§ What you are asked to do
Check each line of the entries below for the word "macros", and copy the lines that have it.

§ Supplied entries

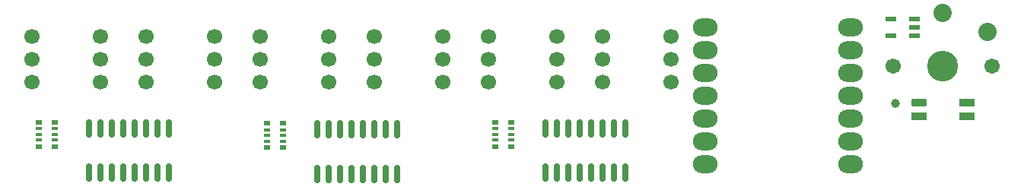
<source format=gbs>
G04 #@! TF.GenerationSoftware,KiCad,Pcbnew,(6.0.6-0)*
G04 #@! TF.CreationDate,2022-09-04T13:15:17-04:00*
G04 #@! TF.ProjectId,dial_toner_mx,6469616c-5f74-46f6-9e65-725f6d782e6b,rev?*
G04 #@! TF.SameCoordinates,Original*
G04 #@! TF.FileFunction,Soldermask,Bot*
G04 #@! TF.FilePolarity,Negative*
%FSLAX46Y46*%
G04 Gerber Fmt 4.6, Leading zero omitted, Abs format (unit mm)*
G04 Created by KiCad (PCBNEW (6.0.6-0)) date 2022-09-04 13:15:17*
%MOMM*%
%LPD*%
G01*
G04 APERTURE LIST*
G04 Aperture macros list*
%AMRoundRect*
0 Rectangle with rounded corners*
0 $1 Rounding radius*
0 $2 $3 $4 $5 $6 $7 $8 $9 X,Y pos of 4 corners*
0 Add a 4 corners polygon primitive as box body*
4,1,4,$2,$3,$4,$5,$6,$7,$8,$9,$2,$3,0*
0 Add four circle primitives for the rounded corners*
1,1,$1+$1,$2,$3*
1,1,$1+$1,$4,$5*
1,1,$1+$1,$6,$7*
1,1,$1+$1,$8,$9*
0 Add four rect primitives between the rounded corners*
20,1,$1+$1,$2,$3,$4,$5,0*
20,1,$1+$1,$4,$5,$6,$7,0*
20,1,$1+$1,$6,$7,$8,$9,0*
20,1,$1+$1,$8,$9,$2,$3,0*%
G04 Aperture macros list end*
%ADD10O,2.748280X1.998980*%
%ADD11C,1.700000*%
%ADD12C,1.701800*%
%ADD13C,0.990600*%
%ADD14C,3.429000*%
%ADD15C,2.032000*%
%ADD16R,0.800000X0.480000*%
%ADD17R,0.800000X0.320000*%
%ADD18R,1.270000X0.558800*%
%ADD19R,1.700000X0.820000*%
%ADD20RoundRect,0.205000X0.645000X0.205000X-0.645000X0.205000X-0.645000X-0.205000X0.645000X-0.205000X0*%
%ADD21RoundRect,0.150000X-0.150000X0.825000X-0.150000X-0.825000X0.150000X-0.825000X0.150000X0.825000X0*%
G04 APERTURE END LIST*
D10*
X183570880Y-121709180D03*
X183570880Y-124249180D03*
X183570880Y-126789180D03*
X183570880Y-129329180D03*
X183570880Y-131869180D03*
X183570880Y-134409180D03*
X183570880Y-136949180D03*
X167406320Y-136949180D03*
X167406320Y-134409180D03*
X167406320Y-131869180D03*
X167406320Y-129329180D03*
X167406320Y-126789180D03*
X167406320Y-124249180D03*
X167406320Y-121709180D03*
D11*
X143256000Y-122682000D03*
X143256000Y-125222000D03*
X143256000Y-127762000D03*
X150876000Y-122682000D03*
X150876000Y-125222000D03*
X150876000Y-127762000D03*
D12*
X188302000Y-125984000D03*
D13*
X188582000Y-130184000D03*
D14*
X193802000Y-125984000D03*
D12*
X199302000Y-125984000D03*
D15*
X193802000Y-120084000D03*
X198802000Y-122184000D03*
D11*
X105156000Y-122682000D03*
X105156000Y-125222000D03*
X105156000Y-127762000D03*
X112776000Y-122682000D03*
X112776000Y-125222000D03*
X112776000Y-127762000D03*
X130556000Y-122682000D03*
X130556000Y-125222000D03*
X130556000Y-127762000D03*
X138176000Y-122682000D03*
X138176000Y-125222000D03*
X138176000Y-127762000D03*
X117856000Y-122682000D03*
X117856000Y-125222000D03*
X117856000Y-127762000D03*
X125476000Y-122682000D03*
X125476000Y-125222000D03*
X125476000Y-127762000D03*
X155956000Y-122682000D03*
X155956000Y-125222000D03*
X155956000Y-127762000D03*
X163576000Y-122682000D03*
X163576000Y-125222000D03*
X163576000Y-127762000D03*
X92456000Y-122682000D03*
X92456000Y-125222000D03*
X92456000Y-127762000D03*
X100076000Y-122682000D03*
X100076000Y-125222000D03*
X100076000Y-127762000D03*
D16*
X145807000Y-132244000D03*
D17*
X145807000Y-132964000D03*
X145807000Y-133604000D03*
X145807000Y-134244000D03*
D16*
X145807000Y-134964000D03*
X144007000Y-134964000D03*
D17*
X144007000Y-134244000D03*
X144007000Y-133604000D03*
X144007000Y-132964000D03*
D16*
X144007000Y-132244000D03*
D18*
X188061600Y-120726200D03*
X188061600Y-122605800D03*
X190652400Y-122605800D03*
X190652400Y-121666000D03*
X190652400Y-120726200D03*
D16*
X120407000Y-132371000D03*
D17*
X120407000Y-133091000D03*
X120407000Y-133731000D03*
X120407000Y-134371000D03*
D16*
X120407000Y-135091000D03*
X118607000Y-135091000D03*
D17*
X118607000Y-134371000D03*
X118607000Y-133731000D03*
X118607000Y-133091000D03*
D16*
X118607000Y-132371000D03*
D19*
X196469000Y-131560000D03*
X196469000Y-130060000D03*
D20*
X191135000Y-130060000D03*
D19*
X191135000Y-131560000D03*
D16*
X95007000Y-132244000D03*
D17*
X95007000Y-132964000D03*
X95007000Y-133604000D03*
X95007000Y-134244000D03*
D16*
X95007000Y-134964000D03*
X93207000Y-134964000D03*
D17*
X93207000Y-134244000D03*
X93207000Y-133604000D03*
X93207000Y-132964000D03*
D16*
X93207000Y-132244000D03*
D21*
X149606000Y-137857000D03*
X150876000Y-137857000D03*
X152146000Y-137857000D03*
X153416000Y-137857000D03*
X154686000Y-137857000D03*
X155956000Y-137857000D03*
X157226000Y-137857000D03*
X158496000Y-137857000D03*
X158496000Y-132907000D03*
X157226000Y-132907000D03*
X155956000Y-132907000D03*
X154686000Y-132907000D03*
X153416000Y-132907000D03*
X152146000Y-132907000D03*
X150876000Y-132907000D03*
X149606000Y-132907000D03*
X124206000Y-133034000D03*
X125476000Y-133034000D03*
X126746000Y-133034000D03*
X128016000Y-133034000D03*
X129286000Y-133034000D03*
X130556000Y-133034000D03*
X131826000Y-133034000D03*
X133096000Y-133034000D03*
X133096000Y-137984000D03*
X131826000Y-137984000D03*
X130556000Y-137984000D03*
X129286000Y-137984000D03*
X128016000Y-137984000D03*
X126746000Y-137984000D03*
X125476000Y-137984000D03*
X124206000Y-137984000D03*
X98806000Y-132907000D03*
X100076000Y-132907000D03*
X101346000Y-132907000D03*
X102616000Y-132907000D03*
X103886000Y-132907000D03*
X105156000Y-132907000D03*
X106426000Y-132907000D03*
X107696000Y-132907000D03*
X107696000Y-137857000D03*
X106426000Y-137857000D03*
X105156000Y-137857000D03*
X103886000Y-137857000D03*
X102616000Y-137857000D03*
X101346000Y-137857000D03*
X100076000Y-137857000D03*
X98806000Y-137857000D03*
M02*

</source>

§ Finished exercise
G04 Aperture macros list*
G04 Aperture macros list end*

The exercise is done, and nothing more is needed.